Am Mittwoch Morgen ging es für die Mädchen mit den Viertelfinals los, in denen sich die Marien-Realschule aus Kaufbeuren, das Franziskusgymnasium, Bernhard-von-Cotta-Gymnasium aus Brand-Erbisdorf und das Giebichsteingymnasium „Thomas Müntzer“ aus Halle für das Halbfinale qualifizierten. Danach fanden die Platzierungsspiele für die Plätze ab Platz fünf statt. Um Mittag standen dann die Halbfinals auf der Agenda. Beide Spiele waren äußerst knapp und wurden erst im Tie-Break entschieden: Das Franzikusgymnasium setzte sich gegen die Marien-Realschule aus Kaufbeuren und im anderen Halbfinale zog das Giebichsteingymnasium „Thomas Müntzer“ gegen das Bernhard-von-Cotta-Gymnasium in das Finale.
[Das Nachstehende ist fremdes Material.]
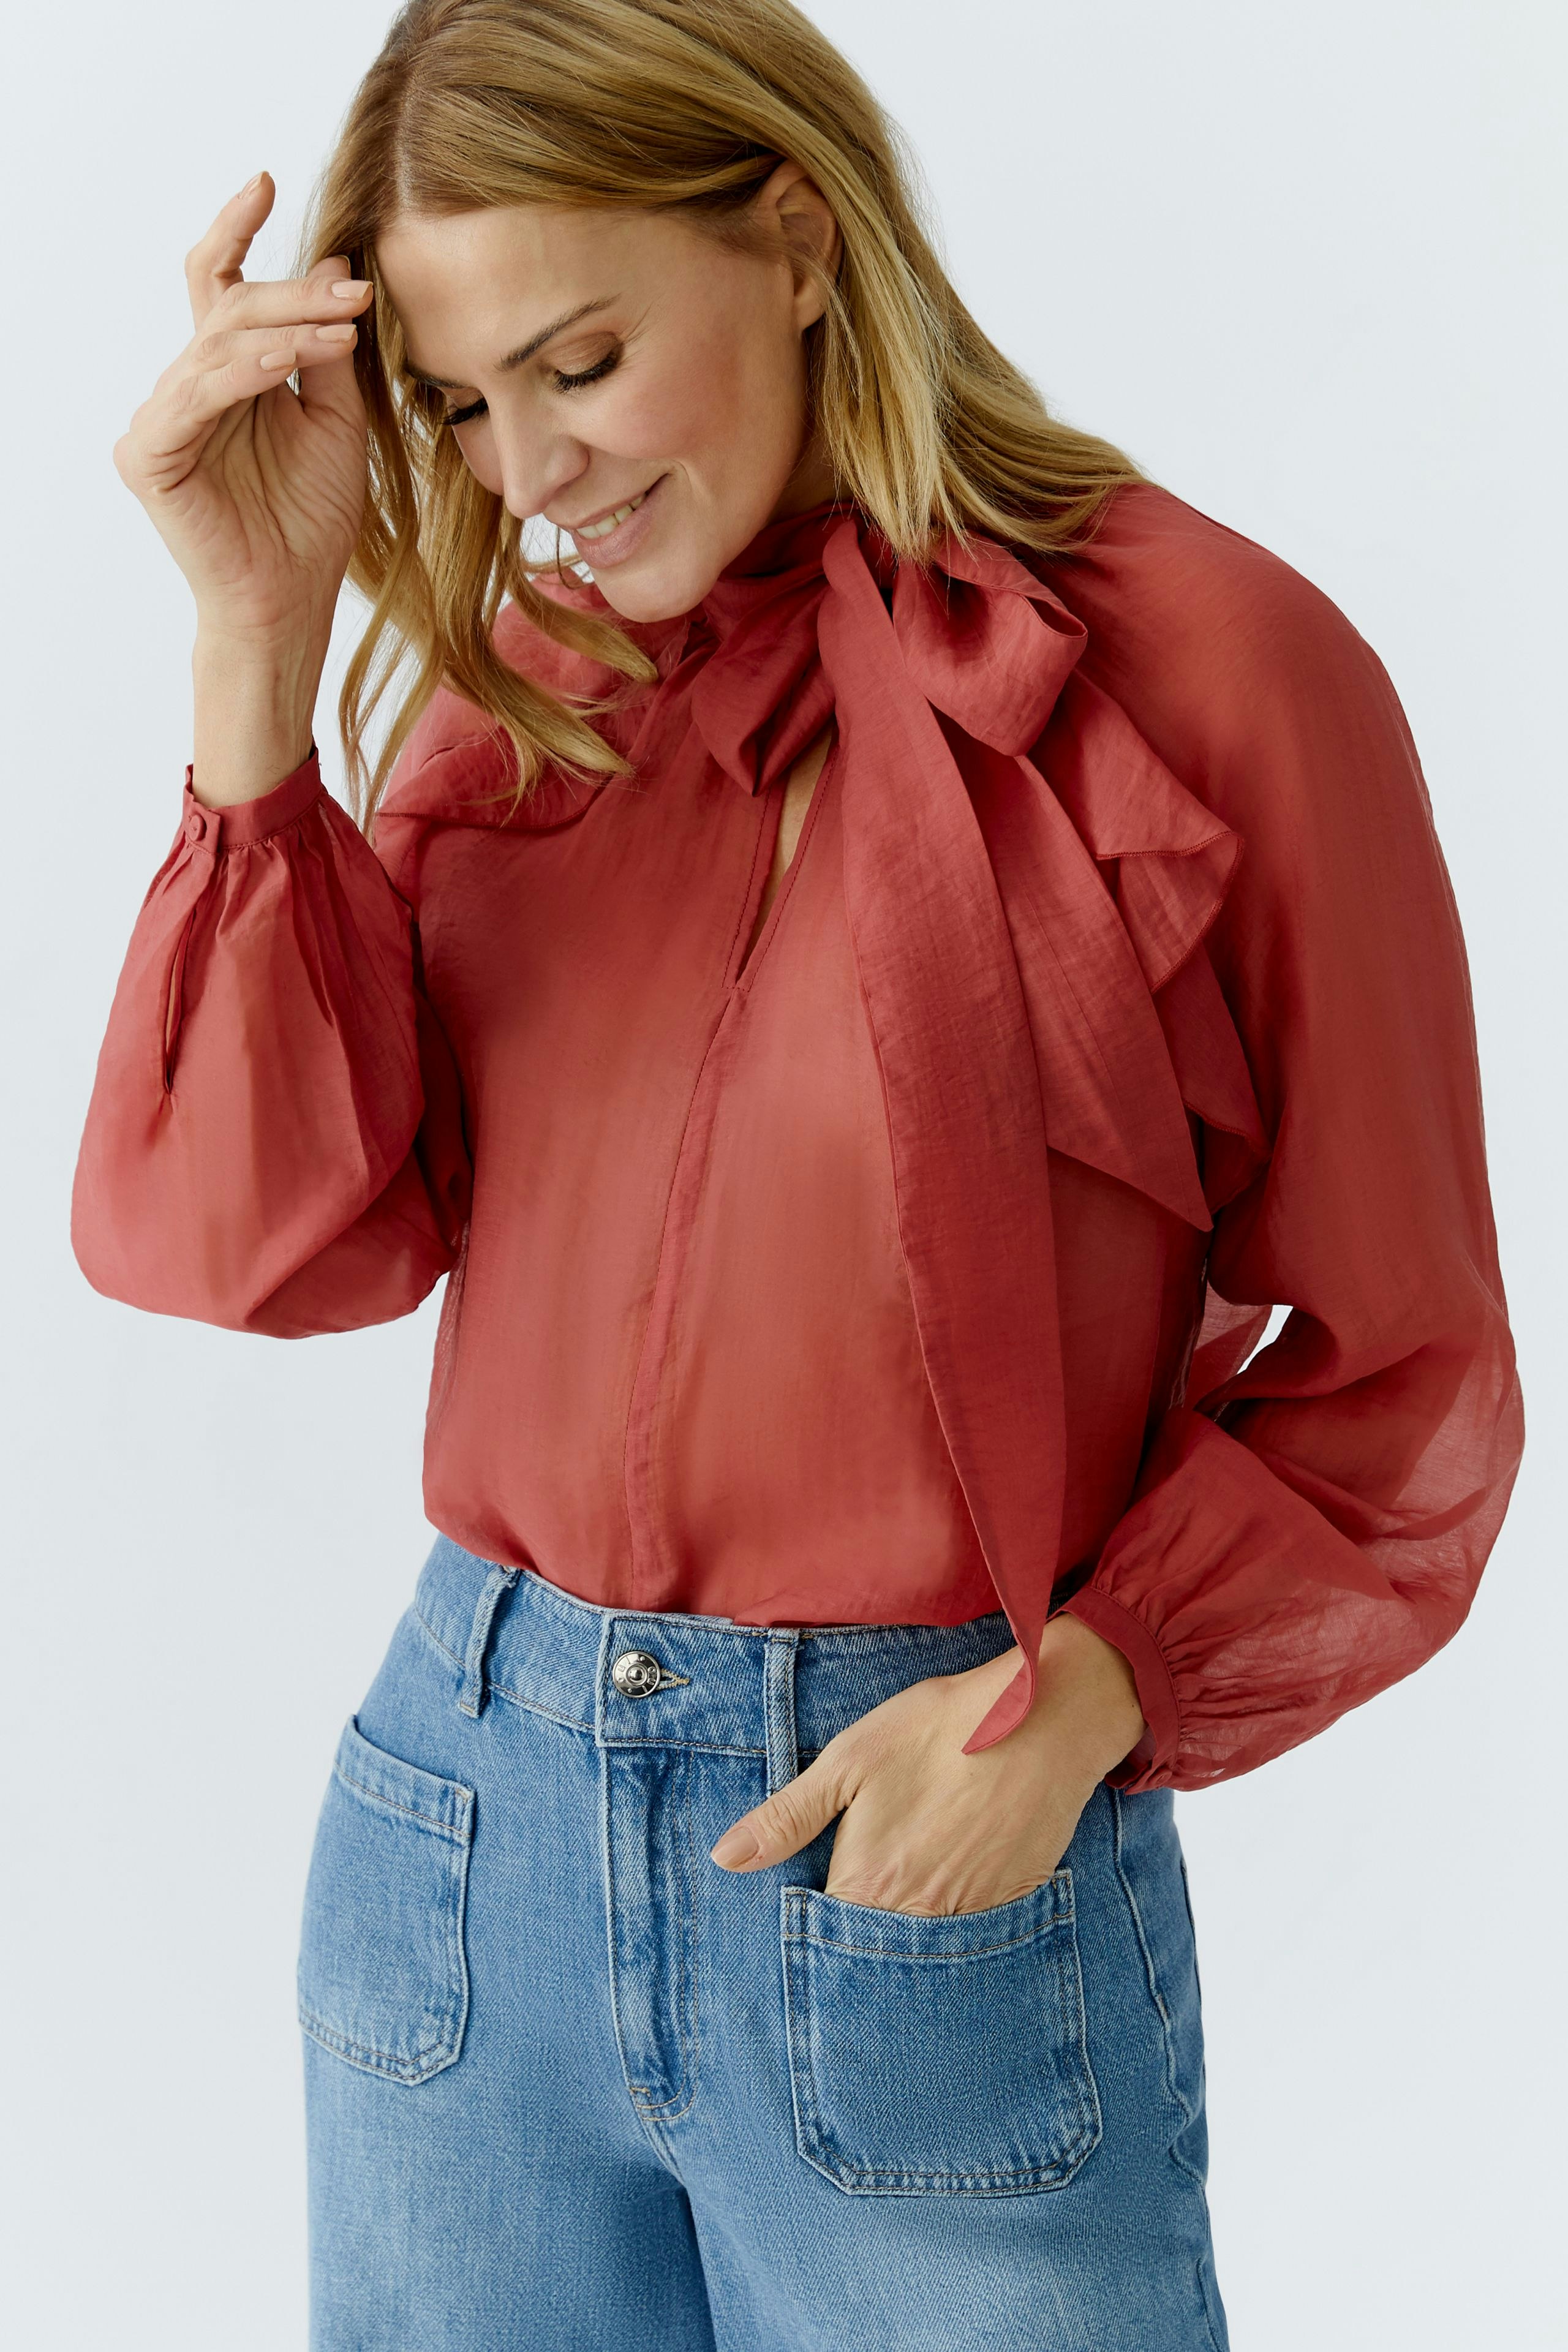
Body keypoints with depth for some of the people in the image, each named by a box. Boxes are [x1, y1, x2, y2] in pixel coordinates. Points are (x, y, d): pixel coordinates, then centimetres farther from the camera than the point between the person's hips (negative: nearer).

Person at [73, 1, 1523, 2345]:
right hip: (466, 1816, 4)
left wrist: (1082, 1695, -19)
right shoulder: (516, 678, 5)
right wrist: (262, 629, -11)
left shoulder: (1207, 673, -9)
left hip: (937, 1870, -4)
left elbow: (1398, 1384, -5)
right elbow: (255, 1239, -7)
Nach den Spielen der Mädchen führten die Jungen ihr Turnier weiter. Wiederum wurde mit den Viertelfinals angefangen bei denen sich die Süd-Grundschule Berlin, das Julius-Mosen-Gymnasium aus Oelsnitz, die Sportbetonte Schule Ronzelenstraße aus Bremen sowie das Sportgymnasium Schwerin für die Spiele der letzten vier qualifizierten. Ebenso fanden am Nachmittag die Spiele um die Plätze von fünf bis 14 statt. In den darauffolgenden Halbfinals setzte sich das Julius-Mosen-Gymnasium gegen die Süd-Grundschule durch und die Sportbetonte Schule Ronzelenstraße knapp mit 2:1 gegen das Sportgymnasium Schwerin.

Am Abend fanden sich alle Mannschaften in der Halle ein um den Finals der Jungen und Mädchen zuzuschauen. Die Tribüne war voll und die Stimmung dadurch sehr gut.
Auf beiden Feldern wurde Volleyball auf hohem Niveau gezeigt, welcher mit enormen Einsatz und Siegeswillen zu absoluten Spitzenspielten wurden. Bei den Mädchen stand es im Spiel der Franziskusgymnasium gegen das Giebichsteingymnasium „Thomas Müntzer“ nach zwei Sätzen unentschieden. Da beide Teams sehr ausgeglichen waren, wurden mehrere Matchbälle nicht ausgenutzt. Am Ende konnte sich das Franziskusgymnasium knapp mit 19:17 durchsetzten.
Auch bei den Jungen wurde sehr gutes und attraktives Volleyball gezeigt. Die Sätze waren knapp und sehrumkämpft, dennoch entschied das Julius-Mosen-Gymnasium dieses Finale mit 2:0 für sich.

Danach fand die obligatorische Siegerehrung statt. Turnierleiterin Stefanie Hackbarth beglückwünschte alle Teams zu den gezeigten Leistungen und das bedankte sich für den problemlosen Ablaufs dieses großen Turniers.